Recognizing the necessity of partnering to strengthen the base on which the hospital was founded and of maintaining the Catholic identity of Nazareth Hospital, the Sisters transferred ownership of Nazareth Hospital to the Franciscan Health System on March 1, 1995. In 1996, through the Franciscan Health System, Nazareth Hospital became a member of Catholic Health Initiatives.

In 2001, Catholic Health Initiatives transferred ownership of several facilities, Nazareth Hospital among them, to Catholic Health East (CHE). Through this transfer, Nazareth became a member of Mercy Health System, a member of CHE. In 2013 CHE joined together with Trinity Health of Livonia, Mich., to form one Catholic health system.

== Mercy LIFE (Living Independence for the Elderly) ==

Mercy LIFE is a nationally recognized Program of All-inclusive Care for the Elderly (PACE). Mercy LIFE has provided a community-based long-term care program for seniors who reside in South Philadelphia since 2001 and began serving North Philadelphia in early 2009. The program serves seniors with a range of health conditions such as chronic illness, memory loss, difficulty providing personal care such as bathing and dressing, and more.

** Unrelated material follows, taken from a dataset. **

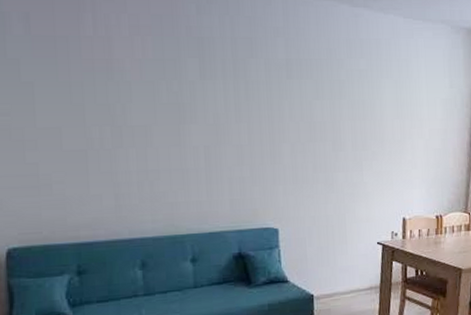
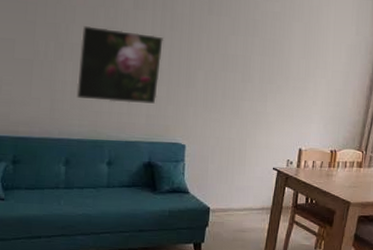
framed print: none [141,104,241,191] -> present [76,26,164,104]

Mercy LIFE also operates Adult Day Centers, which offer preventive healthcare as well as observe and respond to changes in each senior's health.

Mercy LIFE's services include primary care and physician specialist services, nursing care, prescribed medications, dental care, mental health services, physical, occupational and speech therapies, along with vision, hearing and foot care.

=== History ===
In 1998, the first Mercy LIFE centre opened on Columbus Boulevard with seven participants, a few staff members, and one vehicle to provide transportation. A second centre was opened in 2005. The program motivated seniors to remain active and improve their quality of life, and additional Centers were opened in North Philadelphia and Delaware County.

== Mercy Home Health ==
Mercy Home Health operates in Bucks County, Chester County, Delaware County, Montgomery County and Philadelphia County and serves over 27,000 people in the Philadelphia five-county area.

Mercy Home Health provides services to support the ongoing treatment of heart, cancer, orthopedic conditions and much more.

Healthcare services include: Palliative Care, Rehabilitation Therapy, In-Home Telemonitoring, Skilled Home Nursing, Post-Partum Care and Support Services.